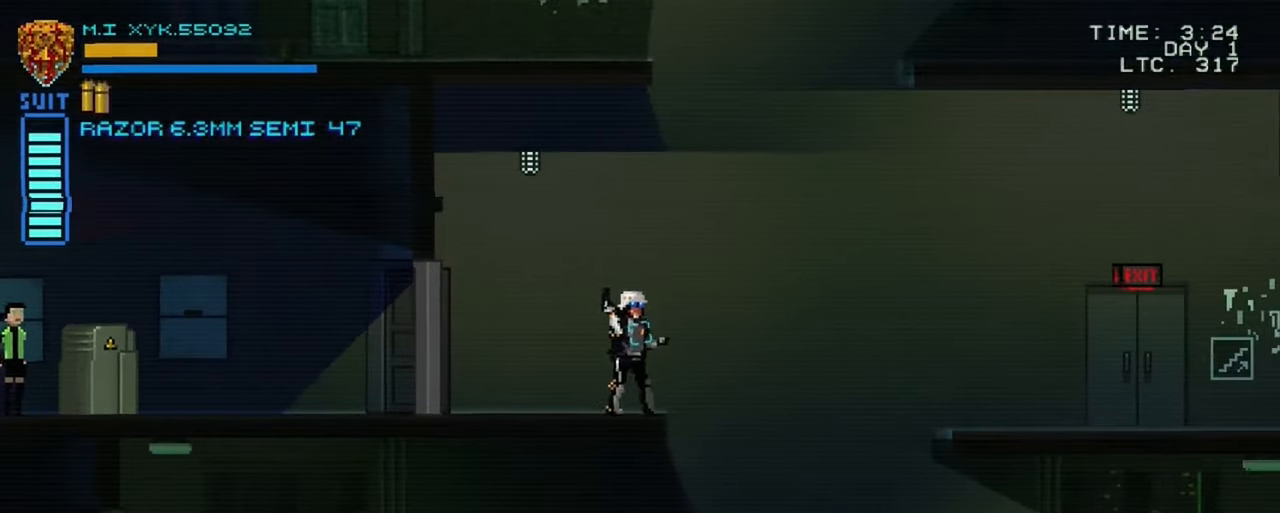
{"buttons": [], "left_stick": "up-right", "right_stick": "center", "events": [[133, "left_stick", "up-right"]]}
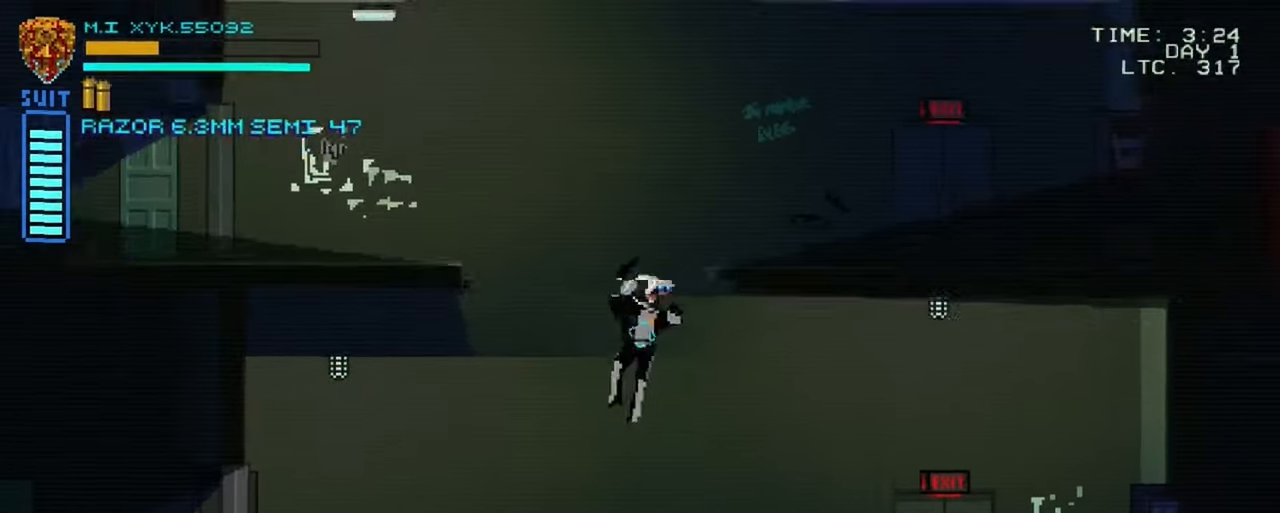
{"buttons": [], "left_stick": "up-right", "right_stick": "center", "events": []}
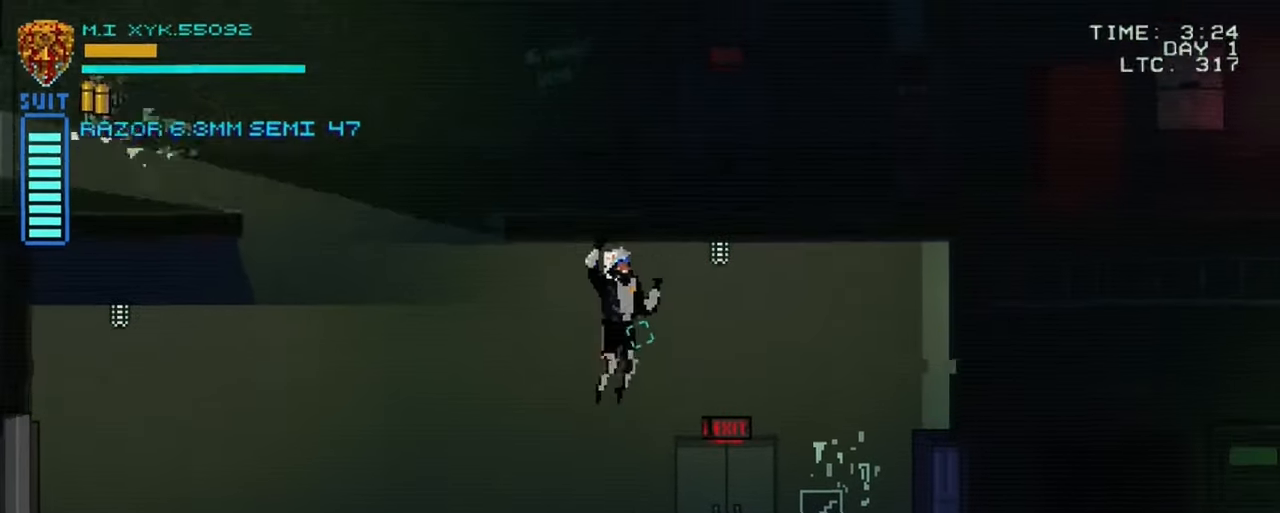
{"buttons": [], "left_stick": "right", "right_stick": "center", "events": [[33, "left_stick", "center"], [333, "left_stick", "right"]]}
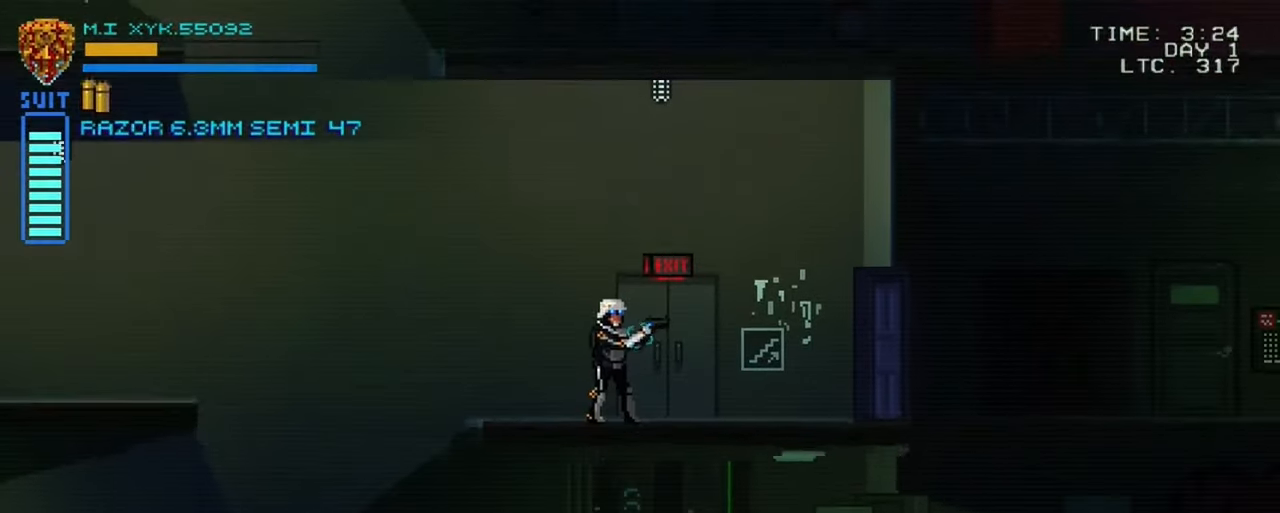
{"buttons": [], "left_stick": "right", "right_stick": "center", "events": [[250, "left_stick", "center"], [366, "left_stick", "right"]]}
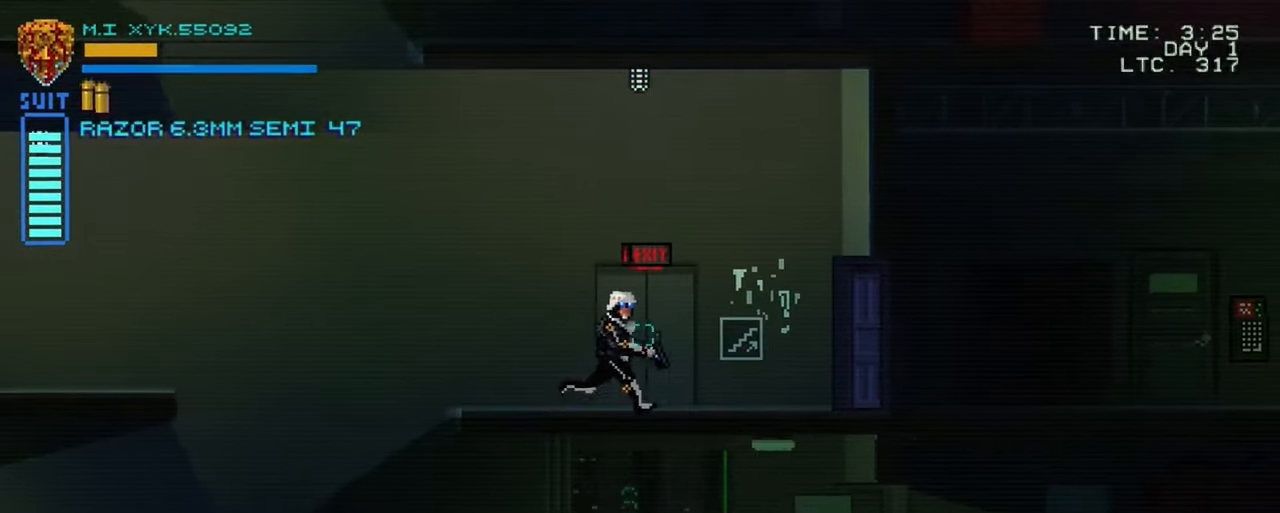
{"buttons": ["L1"], "left_stick": "center", "right_stick": "center", "events": [[217, "left_stick", "center"], [283, "L1", "down"]]}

**Exercise instructions:**
Please output every entry above exactly, without the pictures.

**Response to the exercise:**
{"buttons": [], "left_stick": "up-right", "right_stick": "center", "events": [[133, "left_stick", "up-right"]]}
{"buttons": [], "left_stick": "up-right", "right_stick": "center", "events": []}
{"buttons": [], "left_stick": "right", "right_stick": "center", "events": [[33, "left_stick", "center"], [333, "left_stick", "right"]]}
{"buttons": [], "left_stick": "right", "right_stick": "center", "events": [[250, "left_stick", "center"], [366, "left_stick", "right"]]}
{"buttons": ["L1"], "left_stick": "center", "right_stick": "center", "events": [[217, "left_stick", "center"], [283, "L1", "down"]]}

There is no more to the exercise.